Multi Agent Error Propagation

In short: Multi-agent error propagation is the discipline of having each subagent recover from failures it can handle locally and pass only unresolvable errors up to the coordinator. When it does propagate, it includes partial results and a record of what it already attempted, so the coordinator can decide without redoing the work.

What multi agent error propagation means

In a coordinator-subagent system, multi agent error propagation is the set of rules deciding which failures a subagent fixes itself and which it forwards to the coordinator, and what context it attaches when it does forward one. The design goal is a system that absorbs ordinary failures at the edges and only surfaces, to the hub, the problems that genuinely need a hub-level decision. Done well, the coordinator spends its attention on routing and judgement; done badly, it drowns in noise that a subagent should have handled.

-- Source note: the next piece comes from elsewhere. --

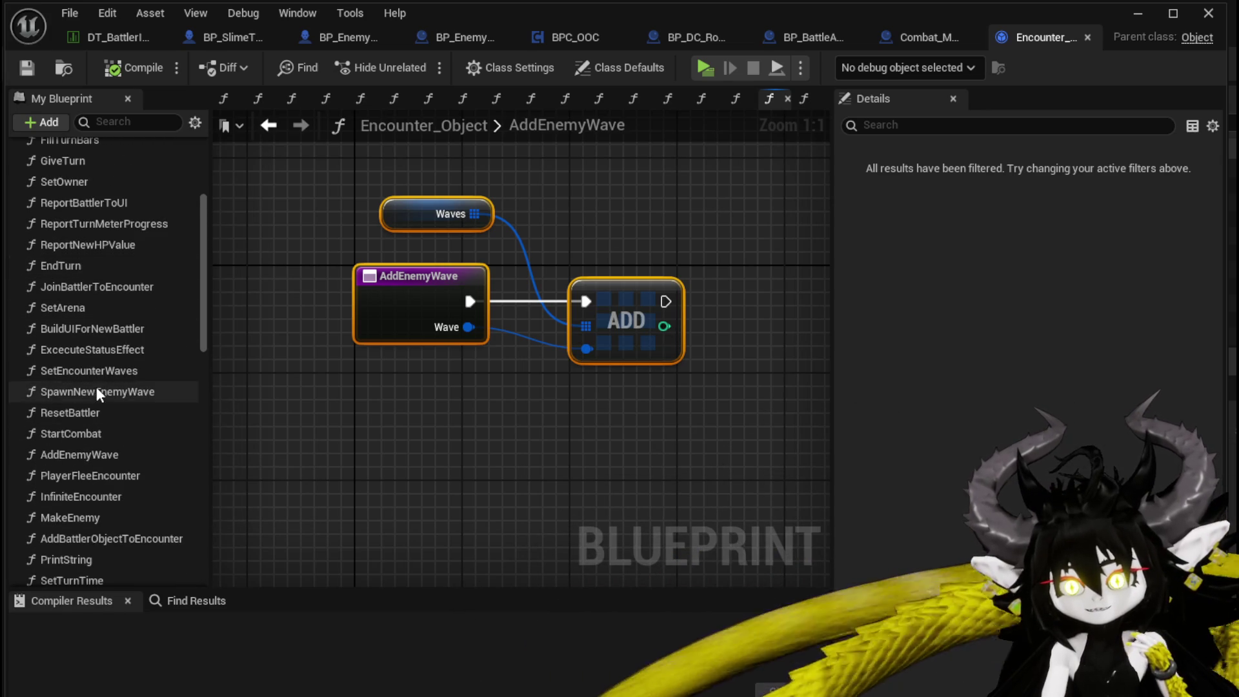
pyautogui.scroll(3, 98, 392)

The shape of multi agent error propagation follows directly from the four error categories. A subagent can and should resolve transient failures locally by retrying with backoff, and it can fix its own validation errors. What it usually cannot resolve alone are business and permission failures, or a transient failure that persists past its retry budget. Those are the ones that earn a trip up the chain.

Local recovery is the subagent's first job

The first principle is that recovery starts where the failure happened. A research subagent whose web-search tool times out should retry it, not immediately tell the coordinator "search failed." A synthesis subagent that hits a brief rate limit should back off and try again. Anthropic's own account of building a multi-agent research system describes exactly this blend: pairing the model's ability to adapt when a tool is failing with deterministic safeguards like retry logic and regular checkpoints, so the system handles issues gracefully rather than collapsing at the first error.

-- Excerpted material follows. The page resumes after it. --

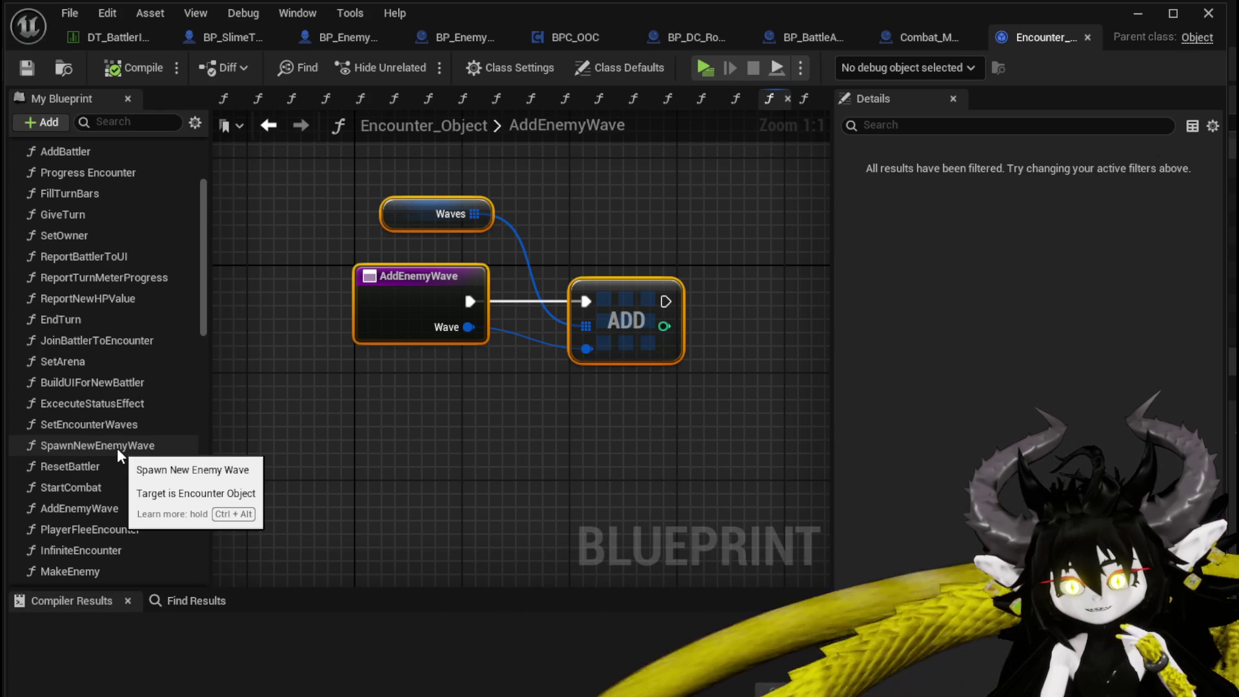
pyautogui.scroll(3, 117, 447)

Local recovery matters because the subagent has the most context about its own task. It knows what it was trying to do, what it already retrieved, and whether another attempt is reasonable. The coordinator, by design, holds a higher-level view and lacks those local details. Pushing recovery down to where the context lives is both more efficient and more accurate than centralising it.

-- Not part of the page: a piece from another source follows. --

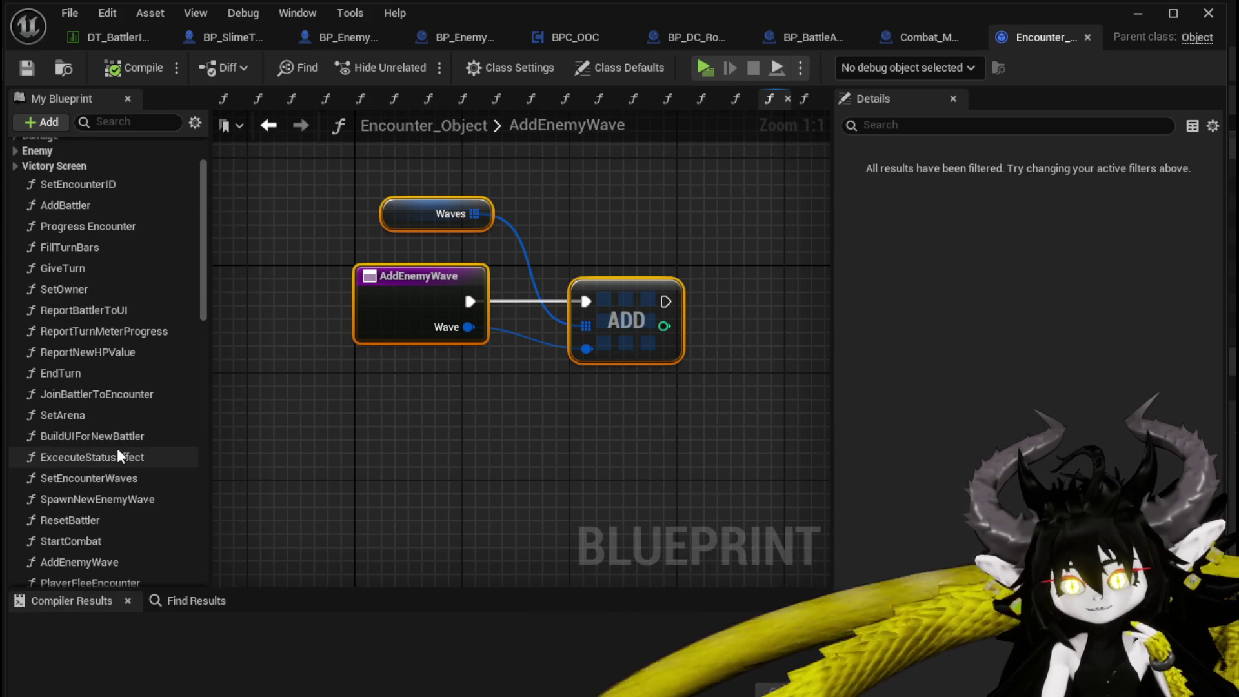
pyautogui.scroll(3, 117, 454)
pyautogui.click(16, 216)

Propagate only what cannot be resolved

The second principle is restraint: forward only the errors you cannot fix. A subagent that propagates every transient hiccup turns the coordinator into a triage desk, forcing it to re-reason about failures the subagent was perfectly positioned to absorb. The anti-pattern the exam targets is exactly this, propagating every error to the coordinator without attempting local recovery first.

When a failure truly is unresolvable locally, a permission denial, a business rule, an outage that outlasts the retry budget, propagation is correct and necessary. The skill is in the threshold. Retryable and self-correctable failures stay local; deliberate refusals and exhausted retries go up. That threshold keeps the coordinator's queue small and meaningful.

Carry partial results and what was attempted

The third principle is about how you propagate. An error that arrives at the coordinator as a bare "I failed" forces the coordinator to start the subagent's work over. A well-formed propagated error instead carries two extra things: any partial results the subagent already gathered, and a record of what it attempted. Now the coordinator can decide intelligently, finish with what exists, reroute the missing piece to a different subagent, or escalate, without discarding completed work.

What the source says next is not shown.